(What to produce):
Could the whole of the data below be written out verbatim?

(Data):
# # # # # # #

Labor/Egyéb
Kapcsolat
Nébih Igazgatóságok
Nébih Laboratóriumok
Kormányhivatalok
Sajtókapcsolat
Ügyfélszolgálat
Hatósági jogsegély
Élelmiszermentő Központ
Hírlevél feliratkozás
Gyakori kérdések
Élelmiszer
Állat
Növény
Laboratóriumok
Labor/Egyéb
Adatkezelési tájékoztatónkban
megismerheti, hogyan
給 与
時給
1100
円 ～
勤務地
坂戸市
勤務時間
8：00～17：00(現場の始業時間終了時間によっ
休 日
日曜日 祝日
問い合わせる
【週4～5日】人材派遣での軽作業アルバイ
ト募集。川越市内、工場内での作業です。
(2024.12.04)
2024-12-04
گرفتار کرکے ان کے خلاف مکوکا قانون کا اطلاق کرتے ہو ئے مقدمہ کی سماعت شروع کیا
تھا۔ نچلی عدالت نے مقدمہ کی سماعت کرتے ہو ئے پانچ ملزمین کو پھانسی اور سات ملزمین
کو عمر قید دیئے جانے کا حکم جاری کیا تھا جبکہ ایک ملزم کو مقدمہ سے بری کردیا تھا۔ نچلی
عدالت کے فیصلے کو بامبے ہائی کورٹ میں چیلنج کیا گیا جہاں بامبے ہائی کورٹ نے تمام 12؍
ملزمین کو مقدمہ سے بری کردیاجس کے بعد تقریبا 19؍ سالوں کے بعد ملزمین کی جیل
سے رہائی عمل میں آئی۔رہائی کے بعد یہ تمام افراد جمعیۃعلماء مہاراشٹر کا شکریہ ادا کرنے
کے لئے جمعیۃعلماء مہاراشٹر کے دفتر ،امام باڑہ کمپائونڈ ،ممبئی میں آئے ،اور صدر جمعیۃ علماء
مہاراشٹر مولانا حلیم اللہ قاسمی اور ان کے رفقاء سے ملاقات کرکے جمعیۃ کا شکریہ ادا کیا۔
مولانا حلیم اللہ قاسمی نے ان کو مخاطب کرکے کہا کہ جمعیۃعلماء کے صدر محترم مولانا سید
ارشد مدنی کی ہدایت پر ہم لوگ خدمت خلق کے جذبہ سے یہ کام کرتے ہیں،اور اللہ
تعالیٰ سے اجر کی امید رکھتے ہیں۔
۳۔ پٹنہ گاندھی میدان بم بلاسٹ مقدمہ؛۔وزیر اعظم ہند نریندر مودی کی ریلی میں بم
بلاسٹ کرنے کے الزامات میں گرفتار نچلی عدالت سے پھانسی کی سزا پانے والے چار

# # # # # # #

(Your solution):
Labor/Egyéb
Kapcsolat
Nébih Igazgatóságok
Nébih Laboratóriumok
Kormányhivatalok
Sajtókapcsolat
Ügyfélszolgálat
Hatósági jogsegély
Élelmiszermentő Központ
Hírlevél feliratkozás
Gyakori kérdések
Élelmiszer
Állat
Növény
Laboratóriumok
Labor/Egyéb
Adatkezelési tájékoztatónkban
megismerheti, hogyan
給 与
時給
1100
円 ～
勤務地
坂戸市
勤務時間
8：00～17：00(現場の始業時間終了時間によっ
休 日
日曜日 祝日
問い合わせる
【週4～5日】人材派遣での軽作業アルバイ
ト募集。川越市内、工場内での作業です。
(2024.12.04)
2024-12-04
گرفتار کرکے ان کے خلاف مکوکا قانون کا اطلاق کرتے ہو ئے مقدمہ کی سماعت شروع کیا
تھا۔ نچلی عدالت نے مقدمہ کی سماعت کرتے ہو ئے پانچ ملزمین کو پھانسی اور سات ملزمین
کو عمر قید دیئے جانے کا حکم جاری کیا تھا جبکہ ایک ملزم کو مقدمہ سے بری کردیا تھا۔ نچلی
عدالت کے فیصلے کو بامبے ہائی کورٹ میں چیلنج کیا گیا جہاں بامبے ہائی کورٹ نے تمام 12؍
ملزمین کو مقدمہ سے بری کردیاجس کے بعد تقریبا 19؍ سالوں کے بعد ملزمین کی جیل
سے رہائی عمل میں آئی۔رہائی کے بعد یہ تمام افراد جمعیۃعلماء مہاراشٹر کا شکریہ ادا کرنے
کے لئے جمعیۃعلماء مہاراشٹر کے دفتر ،امام باڑہ کمپائونڈ ،ممبئی میں آئے ،اور صدر جمعیۃ علماء
مہاراشٹر مولانا حلیم اللہ قاسمی اور ان کے رفقاء سے ملاقات کرکے جمعیۃ کا شکریہ ادا کیا۔
مولانا حلیم اللہ قاسمی نے ان کو مخاطب کرکے کہا کہ جمعیۃعلماء کے صدر محترم مولانا سید
ارشد مدنی کی ہدایت پر ہم لوگ خدمت خلق کے جذبہ سے یہ کام کرتے ہیں،اور اللہ
تعالیٰ سے اجر کی امید رکھتے ہیں۔
۳۔ پٹنہ گاندھی میدان بم بلاسٹ مقدمہ؛۔وزیر اعظم ہند نریندر مودی کی ریلی میں بم
بلاسٹ کرنے کے الزامات میں گرفتار نچلی عدالت سے پھانسی کی سزا پانے والے چار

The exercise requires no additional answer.